▶ INPUT DATA:
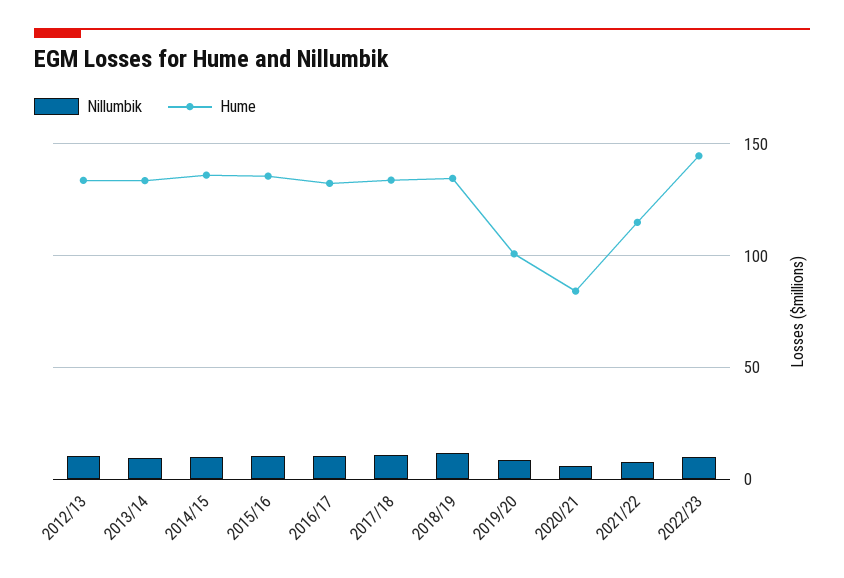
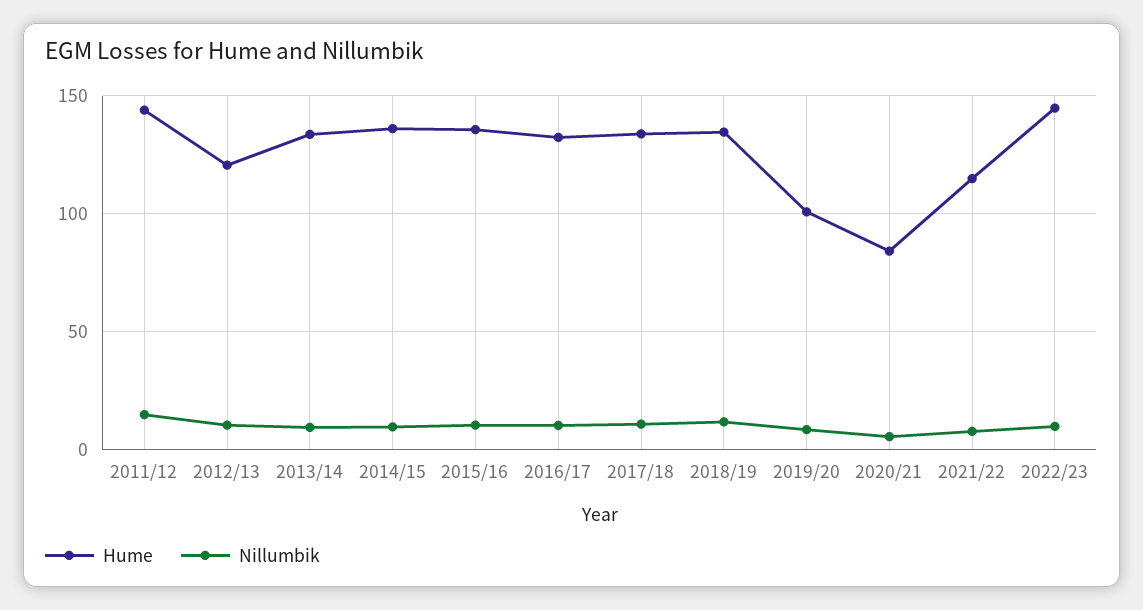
Hume, 2012/13: 135 -> 120
Hume, 2011/12: none -> 145
Nillumbik, 2011/12: none -> 15

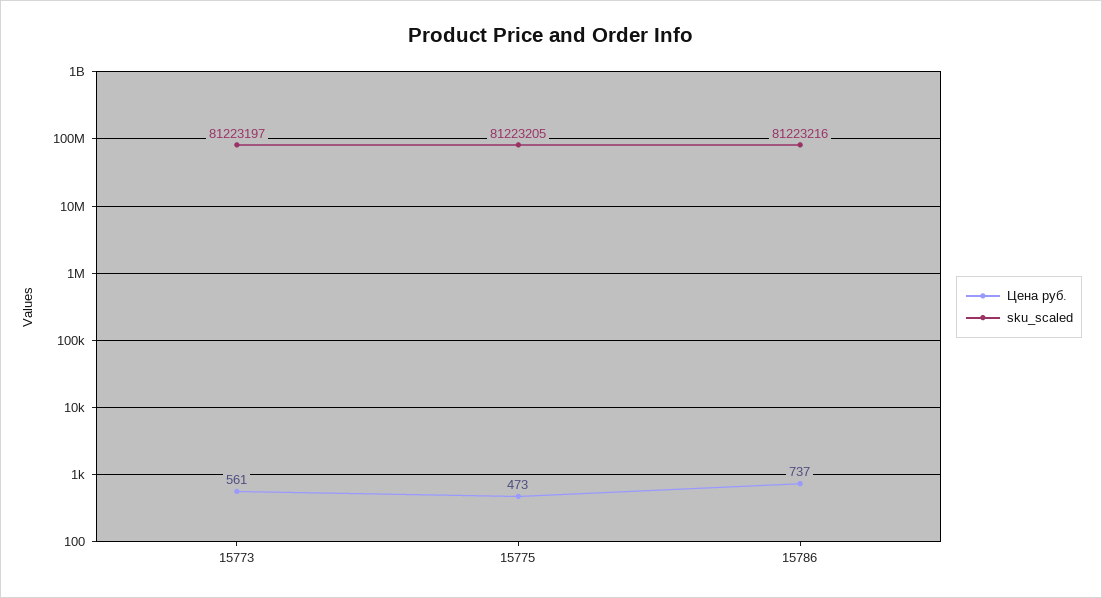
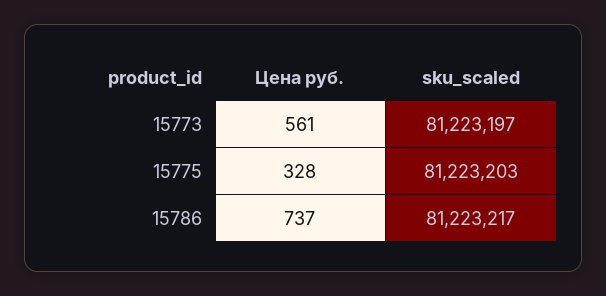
Цена руб., 15775: 473 -> 328
sku_scaled, 15775: 81223205 -> 81223203
sku_scaled, 15786: 81223216 -> 81223217

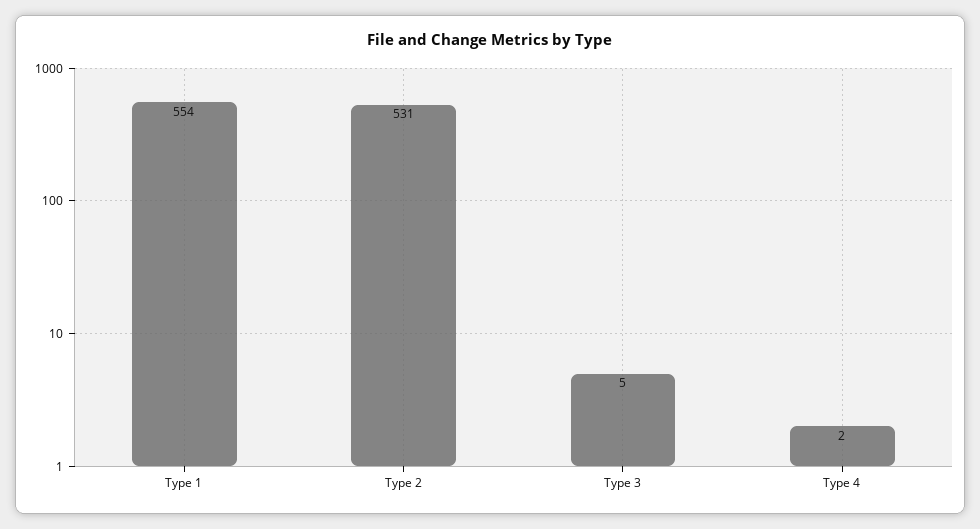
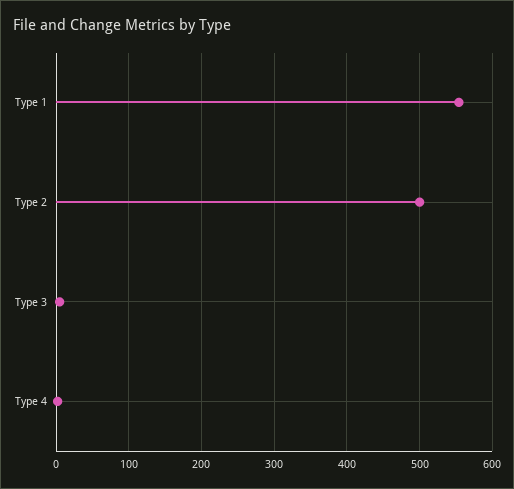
Type 2: 531 -> 500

▶ AIM OF THE TASK: Everything in the records above must be repeated exactly, except the pictures.

▶ SOLUTION TO THE EXERCISE:
Hume, 2012/13: 135 -> 120
Hume, 2011/12: none -> 145
Nillumbik, 2011/12: none -> 15

Цена руб., 15775: 473 -> 328
sku_scaled, 15775: 81223205 -> 81223203
sku_scaled, 15786: 81223216 -> 81223217

Type 2: 531 -> 500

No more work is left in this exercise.